> _Stored dataset items_:
* * *

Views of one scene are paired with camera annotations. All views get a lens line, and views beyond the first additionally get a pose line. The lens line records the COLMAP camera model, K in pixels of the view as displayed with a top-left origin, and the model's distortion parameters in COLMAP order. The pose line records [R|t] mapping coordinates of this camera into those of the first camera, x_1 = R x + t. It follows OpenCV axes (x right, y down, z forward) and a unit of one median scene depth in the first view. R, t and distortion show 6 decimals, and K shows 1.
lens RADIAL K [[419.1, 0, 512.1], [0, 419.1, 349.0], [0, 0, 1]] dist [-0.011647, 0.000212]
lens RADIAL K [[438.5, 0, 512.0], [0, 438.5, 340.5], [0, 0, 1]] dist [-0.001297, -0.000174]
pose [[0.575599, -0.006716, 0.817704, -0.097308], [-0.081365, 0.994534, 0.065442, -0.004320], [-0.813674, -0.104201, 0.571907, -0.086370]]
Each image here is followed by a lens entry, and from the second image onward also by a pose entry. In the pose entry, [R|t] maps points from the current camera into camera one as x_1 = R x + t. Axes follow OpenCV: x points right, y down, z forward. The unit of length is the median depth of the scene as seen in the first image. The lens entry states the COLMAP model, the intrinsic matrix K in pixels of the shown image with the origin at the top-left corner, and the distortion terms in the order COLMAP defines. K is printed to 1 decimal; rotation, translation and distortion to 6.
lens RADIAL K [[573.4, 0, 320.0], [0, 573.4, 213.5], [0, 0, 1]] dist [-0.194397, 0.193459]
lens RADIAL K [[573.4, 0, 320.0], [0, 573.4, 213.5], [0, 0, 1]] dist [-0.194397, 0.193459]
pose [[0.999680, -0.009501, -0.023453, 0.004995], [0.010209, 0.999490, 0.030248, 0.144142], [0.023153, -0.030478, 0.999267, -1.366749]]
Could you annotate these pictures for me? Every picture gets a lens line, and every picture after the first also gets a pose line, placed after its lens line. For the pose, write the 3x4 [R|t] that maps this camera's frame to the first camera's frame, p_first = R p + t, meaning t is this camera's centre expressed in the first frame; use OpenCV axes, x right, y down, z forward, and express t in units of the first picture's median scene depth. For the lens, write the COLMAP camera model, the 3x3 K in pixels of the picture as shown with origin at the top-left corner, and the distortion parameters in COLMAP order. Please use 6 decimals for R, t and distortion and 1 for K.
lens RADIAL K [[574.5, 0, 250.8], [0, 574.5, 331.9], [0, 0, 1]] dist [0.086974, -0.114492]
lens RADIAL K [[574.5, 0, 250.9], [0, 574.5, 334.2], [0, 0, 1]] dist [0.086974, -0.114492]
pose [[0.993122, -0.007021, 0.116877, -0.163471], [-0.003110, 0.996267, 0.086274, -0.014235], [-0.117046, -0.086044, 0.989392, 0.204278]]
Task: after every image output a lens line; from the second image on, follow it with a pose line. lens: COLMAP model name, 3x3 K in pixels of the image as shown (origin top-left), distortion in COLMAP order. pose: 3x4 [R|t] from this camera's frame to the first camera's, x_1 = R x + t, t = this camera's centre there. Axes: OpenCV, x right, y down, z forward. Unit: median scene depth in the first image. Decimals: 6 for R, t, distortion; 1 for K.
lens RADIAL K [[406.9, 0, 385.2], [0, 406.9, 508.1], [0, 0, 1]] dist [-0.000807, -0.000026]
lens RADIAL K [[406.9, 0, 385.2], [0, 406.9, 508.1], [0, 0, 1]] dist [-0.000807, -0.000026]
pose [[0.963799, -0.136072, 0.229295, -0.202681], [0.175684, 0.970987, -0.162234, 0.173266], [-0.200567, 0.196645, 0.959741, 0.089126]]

* * *

> _Prompt_: Reproduce, word for word, everything in the listing from the line containing "Each image here" down to the line containing "-0.030478, 0.999267, -1.366749]]", including both of those lines.

> _Response_:
Each image here is followed by a lens entry, and from the second image onward also by a pose entry. In the pose entry, [R|t] maps points from the current camera into camera one as x_1 = R x + t. Axes follow OpenCV: x points right, y down, z forward. The unit of length is the median depth of the scene as seen in the first image. The lens entry states the COLMAP model, the intrinsic matrix K in pixels of the shown image with the origin at the top-left corner, and the distortion terms in the order COLMAP defines. K is printed to 1 decimal; rotation, translation and distortion to 6.
lens RADIAL K [[573.4, 0, 320.0], [0, 573.4, 213.5], [0, 0, 1]] dist [-0.194397, 0.193459]
lens RADIAL K [[573.4, 0, 320.0], [0, 573.4, 213.5], [0, 0, 1]] dist [-0.194397, 0.193459]
pose [[0.999680, -0.009501, -0.023453, 0.004995], [0.010209, 0.999490, 0.030248, 0.144142], [0.023153, -0.030478, 0.999267, -1.366749]]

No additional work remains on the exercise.